Introduction to future contracts

What is futures trading? Futures trading is an agreement between two parties to buy or sell a specified asset at a specified future date at a price agreed today.

Hang Seng Index is calculated by capitalization weighted formula and is the main indicator of the overall market performance in Hong Kong. Currently, the Index is consisted of 50 constituents stocks.

Hang Seng Index futures (HSI futures) is a derivative based on the expected future price movements of Hang Seng Index as the underlying asset or instrument. The HSI futures had been launched in May 1986 and since then, it has become the most actively traded derivative product in Hong Kong Futures Exchange (floor trading).

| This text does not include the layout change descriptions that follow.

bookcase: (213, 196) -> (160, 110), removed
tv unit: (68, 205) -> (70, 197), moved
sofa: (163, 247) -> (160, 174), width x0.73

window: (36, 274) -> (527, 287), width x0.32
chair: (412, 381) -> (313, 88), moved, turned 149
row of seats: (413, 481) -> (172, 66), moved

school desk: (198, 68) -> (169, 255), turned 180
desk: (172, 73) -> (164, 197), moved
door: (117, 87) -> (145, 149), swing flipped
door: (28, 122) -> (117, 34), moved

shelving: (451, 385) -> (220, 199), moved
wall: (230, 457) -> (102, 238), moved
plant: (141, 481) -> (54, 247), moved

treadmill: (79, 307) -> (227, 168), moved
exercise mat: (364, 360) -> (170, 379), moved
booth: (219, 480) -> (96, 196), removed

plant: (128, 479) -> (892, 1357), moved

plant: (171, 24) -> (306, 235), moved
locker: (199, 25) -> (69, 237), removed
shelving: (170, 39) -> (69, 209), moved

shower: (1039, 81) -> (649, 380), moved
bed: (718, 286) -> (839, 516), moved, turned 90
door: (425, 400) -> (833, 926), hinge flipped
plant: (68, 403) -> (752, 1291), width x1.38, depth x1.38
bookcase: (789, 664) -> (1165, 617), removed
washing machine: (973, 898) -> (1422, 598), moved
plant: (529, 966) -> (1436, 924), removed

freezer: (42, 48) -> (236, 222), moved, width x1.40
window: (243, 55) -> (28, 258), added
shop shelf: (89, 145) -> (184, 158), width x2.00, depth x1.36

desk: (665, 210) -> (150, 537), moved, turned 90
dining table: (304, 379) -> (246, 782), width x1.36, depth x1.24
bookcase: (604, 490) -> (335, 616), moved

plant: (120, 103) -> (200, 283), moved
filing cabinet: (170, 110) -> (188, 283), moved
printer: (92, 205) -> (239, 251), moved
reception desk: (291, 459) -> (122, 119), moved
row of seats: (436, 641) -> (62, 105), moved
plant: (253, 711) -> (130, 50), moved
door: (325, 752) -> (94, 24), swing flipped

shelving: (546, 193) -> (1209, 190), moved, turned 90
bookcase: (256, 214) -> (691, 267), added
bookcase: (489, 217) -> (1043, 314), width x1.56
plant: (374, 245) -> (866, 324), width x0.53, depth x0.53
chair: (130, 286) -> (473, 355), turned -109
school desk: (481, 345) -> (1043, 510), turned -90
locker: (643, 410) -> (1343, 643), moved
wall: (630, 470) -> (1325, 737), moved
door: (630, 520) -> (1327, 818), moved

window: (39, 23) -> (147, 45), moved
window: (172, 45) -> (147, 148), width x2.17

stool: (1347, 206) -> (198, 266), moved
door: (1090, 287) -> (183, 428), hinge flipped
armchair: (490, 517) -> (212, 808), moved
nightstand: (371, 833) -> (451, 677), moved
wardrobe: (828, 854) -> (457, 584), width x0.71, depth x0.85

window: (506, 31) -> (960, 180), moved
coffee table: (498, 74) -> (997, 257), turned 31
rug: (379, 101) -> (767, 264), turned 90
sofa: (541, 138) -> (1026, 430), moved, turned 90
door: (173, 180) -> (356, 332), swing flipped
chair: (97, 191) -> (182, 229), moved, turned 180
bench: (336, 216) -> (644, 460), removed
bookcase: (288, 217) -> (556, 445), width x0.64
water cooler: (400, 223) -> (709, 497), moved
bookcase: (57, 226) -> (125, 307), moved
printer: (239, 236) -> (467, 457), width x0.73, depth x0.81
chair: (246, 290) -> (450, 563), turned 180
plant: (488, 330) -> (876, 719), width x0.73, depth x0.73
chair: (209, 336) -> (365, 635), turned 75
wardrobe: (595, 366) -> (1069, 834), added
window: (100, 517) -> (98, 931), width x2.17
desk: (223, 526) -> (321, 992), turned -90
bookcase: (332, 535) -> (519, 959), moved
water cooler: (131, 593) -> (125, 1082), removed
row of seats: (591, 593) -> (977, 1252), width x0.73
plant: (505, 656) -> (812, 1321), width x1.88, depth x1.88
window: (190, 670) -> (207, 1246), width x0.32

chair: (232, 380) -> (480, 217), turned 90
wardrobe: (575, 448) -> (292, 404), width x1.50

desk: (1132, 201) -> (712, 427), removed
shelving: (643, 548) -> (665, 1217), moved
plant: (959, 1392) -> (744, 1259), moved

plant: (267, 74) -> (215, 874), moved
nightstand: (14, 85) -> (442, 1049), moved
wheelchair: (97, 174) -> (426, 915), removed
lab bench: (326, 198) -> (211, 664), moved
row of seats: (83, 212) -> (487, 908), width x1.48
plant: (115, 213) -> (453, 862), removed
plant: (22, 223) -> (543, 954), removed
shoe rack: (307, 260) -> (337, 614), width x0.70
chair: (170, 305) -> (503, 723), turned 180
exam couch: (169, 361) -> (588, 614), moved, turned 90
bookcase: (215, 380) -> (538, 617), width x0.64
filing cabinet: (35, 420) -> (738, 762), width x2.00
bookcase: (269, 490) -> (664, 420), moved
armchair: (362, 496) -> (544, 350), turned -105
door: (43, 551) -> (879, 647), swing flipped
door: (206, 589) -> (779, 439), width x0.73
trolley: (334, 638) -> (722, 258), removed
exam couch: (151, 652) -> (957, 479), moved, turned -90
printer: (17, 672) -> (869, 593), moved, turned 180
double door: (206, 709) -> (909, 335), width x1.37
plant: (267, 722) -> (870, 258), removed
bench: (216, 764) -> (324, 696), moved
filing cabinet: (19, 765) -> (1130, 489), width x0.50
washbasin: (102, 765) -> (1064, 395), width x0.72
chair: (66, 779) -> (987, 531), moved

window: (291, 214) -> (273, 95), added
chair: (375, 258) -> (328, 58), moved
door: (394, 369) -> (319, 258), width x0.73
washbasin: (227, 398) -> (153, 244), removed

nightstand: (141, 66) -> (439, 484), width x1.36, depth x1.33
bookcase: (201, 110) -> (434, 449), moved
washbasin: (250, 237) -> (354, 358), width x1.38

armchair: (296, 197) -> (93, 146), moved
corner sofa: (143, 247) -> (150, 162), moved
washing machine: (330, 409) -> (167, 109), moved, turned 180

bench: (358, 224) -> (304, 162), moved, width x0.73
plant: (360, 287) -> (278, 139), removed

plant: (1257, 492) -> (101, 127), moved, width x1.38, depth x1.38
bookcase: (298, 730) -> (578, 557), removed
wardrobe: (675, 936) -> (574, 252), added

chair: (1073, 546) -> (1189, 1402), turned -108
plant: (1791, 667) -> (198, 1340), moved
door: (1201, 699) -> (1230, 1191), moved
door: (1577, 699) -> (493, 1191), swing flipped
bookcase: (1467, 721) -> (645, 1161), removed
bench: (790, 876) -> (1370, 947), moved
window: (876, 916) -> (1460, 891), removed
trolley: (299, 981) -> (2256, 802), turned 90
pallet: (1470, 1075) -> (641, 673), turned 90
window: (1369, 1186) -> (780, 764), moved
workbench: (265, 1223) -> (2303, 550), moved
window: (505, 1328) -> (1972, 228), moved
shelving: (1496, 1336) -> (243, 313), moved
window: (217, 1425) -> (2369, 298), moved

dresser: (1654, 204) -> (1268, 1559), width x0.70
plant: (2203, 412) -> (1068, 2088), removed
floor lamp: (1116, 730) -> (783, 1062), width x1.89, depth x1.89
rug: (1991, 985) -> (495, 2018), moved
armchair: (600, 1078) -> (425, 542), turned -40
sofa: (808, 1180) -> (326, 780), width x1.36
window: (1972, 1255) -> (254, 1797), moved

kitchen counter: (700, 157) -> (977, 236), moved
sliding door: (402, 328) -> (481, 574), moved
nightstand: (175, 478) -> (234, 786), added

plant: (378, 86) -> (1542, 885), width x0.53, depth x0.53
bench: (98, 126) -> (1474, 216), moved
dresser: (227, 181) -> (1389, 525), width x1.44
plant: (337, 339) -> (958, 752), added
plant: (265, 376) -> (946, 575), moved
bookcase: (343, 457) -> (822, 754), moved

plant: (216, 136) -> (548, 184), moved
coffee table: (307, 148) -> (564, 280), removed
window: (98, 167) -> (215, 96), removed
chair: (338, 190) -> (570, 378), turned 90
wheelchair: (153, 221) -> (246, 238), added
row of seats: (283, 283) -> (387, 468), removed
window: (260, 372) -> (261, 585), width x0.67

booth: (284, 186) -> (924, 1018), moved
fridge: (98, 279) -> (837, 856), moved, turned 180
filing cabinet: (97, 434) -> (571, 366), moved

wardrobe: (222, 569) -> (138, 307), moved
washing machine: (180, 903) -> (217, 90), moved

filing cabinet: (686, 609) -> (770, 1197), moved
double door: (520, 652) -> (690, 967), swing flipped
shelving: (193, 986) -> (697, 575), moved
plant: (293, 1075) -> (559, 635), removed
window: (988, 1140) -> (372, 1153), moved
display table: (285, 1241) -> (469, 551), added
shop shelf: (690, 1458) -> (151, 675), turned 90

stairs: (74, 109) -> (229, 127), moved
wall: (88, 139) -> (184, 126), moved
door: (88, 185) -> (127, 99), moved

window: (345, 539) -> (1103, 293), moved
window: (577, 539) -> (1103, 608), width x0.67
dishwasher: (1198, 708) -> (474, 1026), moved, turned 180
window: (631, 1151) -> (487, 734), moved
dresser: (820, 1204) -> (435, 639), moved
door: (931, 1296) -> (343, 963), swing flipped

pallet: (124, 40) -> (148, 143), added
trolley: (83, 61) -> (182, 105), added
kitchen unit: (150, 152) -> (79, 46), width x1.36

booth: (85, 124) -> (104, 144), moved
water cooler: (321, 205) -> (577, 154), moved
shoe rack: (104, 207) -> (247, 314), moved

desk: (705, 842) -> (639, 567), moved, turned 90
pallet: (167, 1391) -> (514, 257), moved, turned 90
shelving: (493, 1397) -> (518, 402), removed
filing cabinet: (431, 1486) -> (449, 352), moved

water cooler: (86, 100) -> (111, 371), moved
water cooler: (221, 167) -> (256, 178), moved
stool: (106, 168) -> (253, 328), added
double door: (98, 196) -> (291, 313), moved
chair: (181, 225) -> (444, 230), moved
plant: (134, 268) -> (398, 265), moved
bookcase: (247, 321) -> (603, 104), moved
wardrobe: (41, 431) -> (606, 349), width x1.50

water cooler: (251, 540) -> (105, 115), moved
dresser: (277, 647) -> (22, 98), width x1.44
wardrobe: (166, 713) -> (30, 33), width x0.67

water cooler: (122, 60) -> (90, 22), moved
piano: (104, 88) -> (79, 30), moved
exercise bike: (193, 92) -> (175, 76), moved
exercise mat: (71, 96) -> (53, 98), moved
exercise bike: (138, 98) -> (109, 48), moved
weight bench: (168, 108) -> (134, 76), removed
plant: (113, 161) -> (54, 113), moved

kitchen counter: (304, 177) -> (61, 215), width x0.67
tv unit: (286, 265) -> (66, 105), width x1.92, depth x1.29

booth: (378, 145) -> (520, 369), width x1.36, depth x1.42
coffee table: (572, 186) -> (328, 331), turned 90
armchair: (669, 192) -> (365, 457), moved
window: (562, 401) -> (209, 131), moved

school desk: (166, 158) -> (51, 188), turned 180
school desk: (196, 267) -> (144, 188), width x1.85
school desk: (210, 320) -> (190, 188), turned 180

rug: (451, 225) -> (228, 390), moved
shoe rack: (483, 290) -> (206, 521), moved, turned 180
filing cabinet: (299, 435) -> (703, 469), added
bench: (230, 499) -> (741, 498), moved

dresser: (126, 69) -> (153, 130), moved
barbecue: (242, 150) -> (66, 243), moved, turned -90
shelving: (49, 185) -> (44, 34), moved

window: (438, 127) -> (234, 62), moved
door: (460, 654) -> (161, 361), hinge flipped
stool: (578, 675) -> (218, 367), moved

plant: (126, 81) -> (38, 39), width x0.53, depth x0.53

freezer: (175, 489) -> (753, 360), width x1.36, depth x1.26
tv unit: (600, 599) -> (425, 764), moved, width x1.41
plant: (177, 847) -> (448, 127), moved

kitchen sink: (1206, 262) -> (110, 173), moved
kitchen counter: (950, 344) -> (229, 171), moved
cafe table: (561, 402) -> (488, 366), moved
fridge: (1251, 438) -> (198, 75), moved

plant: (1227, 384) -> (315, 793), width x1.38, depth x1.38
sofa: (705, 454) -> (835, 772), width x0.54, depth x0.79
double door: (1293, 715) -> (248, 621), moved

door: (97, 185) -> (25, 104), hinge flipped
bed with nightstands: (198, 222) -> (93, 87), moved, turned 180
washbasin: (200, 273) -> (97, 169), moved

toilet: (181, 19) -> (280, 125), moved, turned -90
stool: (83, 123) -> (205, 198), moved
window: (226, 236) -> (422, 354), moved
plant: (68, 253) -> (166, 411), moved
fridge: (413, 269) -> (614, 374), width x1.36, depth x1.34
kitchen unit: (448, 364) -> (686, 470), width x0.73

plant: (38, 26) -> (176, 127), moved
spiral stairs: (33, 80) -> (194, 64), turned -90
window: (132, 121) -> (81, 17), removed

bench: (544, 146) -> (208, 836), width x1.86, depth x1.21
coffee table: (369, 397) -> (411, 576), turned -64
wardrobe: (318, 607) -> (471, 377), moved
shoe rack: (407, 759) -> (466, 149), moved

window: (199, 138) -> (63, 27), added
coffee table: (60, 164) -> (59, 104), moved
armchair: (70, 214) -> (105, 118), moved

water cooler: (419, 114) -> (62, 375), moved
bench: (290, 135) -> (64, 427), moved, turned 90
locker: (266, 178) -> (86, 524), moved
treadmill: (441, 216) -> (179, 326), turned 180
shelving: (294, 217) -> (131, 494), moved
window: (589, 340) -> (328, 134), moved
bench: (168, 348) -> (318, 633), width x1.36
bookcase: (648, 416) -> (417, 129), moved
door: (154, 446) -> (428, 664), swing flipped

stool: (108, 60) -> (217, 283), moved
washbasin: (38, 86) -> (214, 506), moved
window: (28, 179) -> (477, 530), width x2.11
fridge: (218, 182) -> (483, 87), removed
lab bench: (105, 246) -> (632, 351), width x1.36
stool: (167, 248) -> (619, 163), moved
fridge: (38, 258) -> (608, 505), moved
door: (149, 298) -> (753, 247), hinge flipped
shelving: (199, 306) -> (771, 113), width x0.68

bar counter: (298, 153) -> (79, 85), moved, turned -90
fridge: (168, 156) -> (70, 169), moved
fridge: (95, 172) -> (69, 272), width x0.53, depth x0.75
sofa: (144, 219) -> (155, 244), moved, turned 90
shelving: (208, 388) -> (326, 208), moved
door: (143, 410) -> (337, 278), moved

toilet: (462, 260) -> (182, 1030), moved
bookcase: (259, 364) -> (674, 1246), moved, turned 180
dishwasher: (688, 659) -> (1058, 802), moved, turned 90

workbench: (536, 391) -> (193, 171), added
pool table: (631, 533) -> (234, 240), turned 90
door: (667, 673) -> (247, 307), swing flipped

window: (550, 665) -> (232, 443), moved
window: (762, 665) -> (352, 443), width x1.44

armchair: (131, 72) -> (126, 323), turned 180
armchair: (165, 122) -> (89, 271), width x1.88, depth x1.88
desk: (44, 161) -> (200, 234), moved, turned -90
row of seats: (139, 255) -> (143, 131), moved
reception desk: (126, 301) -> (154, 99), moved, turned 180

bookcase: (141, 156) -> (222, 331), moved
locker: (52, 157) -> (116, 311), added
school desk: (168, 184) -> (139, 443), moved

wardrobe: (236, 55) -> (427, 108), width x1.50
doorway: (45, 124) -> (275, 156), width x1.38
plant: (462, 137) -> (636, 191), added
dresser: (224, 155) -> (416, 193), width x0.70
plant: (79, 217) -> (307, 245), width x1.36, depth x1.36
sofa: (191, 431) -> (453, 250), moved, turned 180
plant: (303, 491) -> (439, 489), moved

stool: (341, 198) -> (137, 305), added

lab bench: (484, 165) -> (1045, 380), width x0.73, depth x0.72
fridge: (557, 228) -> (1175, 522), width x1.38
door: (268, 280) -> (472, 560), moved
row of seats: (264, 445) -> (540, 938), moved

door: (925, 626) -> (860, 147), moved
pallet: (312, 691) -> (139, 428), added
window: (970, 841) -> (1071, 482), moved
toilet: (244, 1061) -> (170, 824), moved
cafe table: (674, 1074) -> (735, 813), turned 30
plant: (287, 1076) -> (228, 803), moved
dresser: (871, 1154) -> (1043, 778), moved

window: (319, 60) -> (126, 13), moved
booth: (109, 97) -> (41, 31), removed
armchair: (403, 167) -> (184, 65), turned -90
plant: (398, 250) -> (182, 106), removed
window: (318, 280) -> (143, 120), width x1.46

Key features of futures contracts:

Generally speaking, futures contracts are financial products with the following features provided to the hedgers, speculators and arbitragers etc.

Leverage / capital efficiency:

When you open a futures contract, you must deposit the initial margin into your account, ie you must first make the minimum initial margin deposit into the designated bank account before you execute any trade. Buyer and / or seller need only necessary commit a little money to post a fraction of the underlying value of the worth of the underlying contract. In other words, with leverage effect, futures contract is a cost-efficient financial derivative which serves as a tool for hedging, speculation and arbitrage.

Cost-efficiency: The cost is much lower for a futures contract comparing to the commission rate of the specified amount of the underlying asset.

Guaranteed settlement:

As transactions are executed on a futures exchange, under the obligation agreement transactions executed by exchange will be deemed to honor the futures trade settlement obligation. Once confirmation on the transactions completed, clearing house will act as a counterparty for both buyer and seller. By removing the obligations from buyer and seller and transferring the same to clearing house, counterparty risk will be limited to the clearing, and therefore guaranteed settlement could be honored.

Directional trading: Giving more flexibility to the investors, with reference to the investors’ different market expectations, investors would generate profits nevertheless the ups and downs of the markets.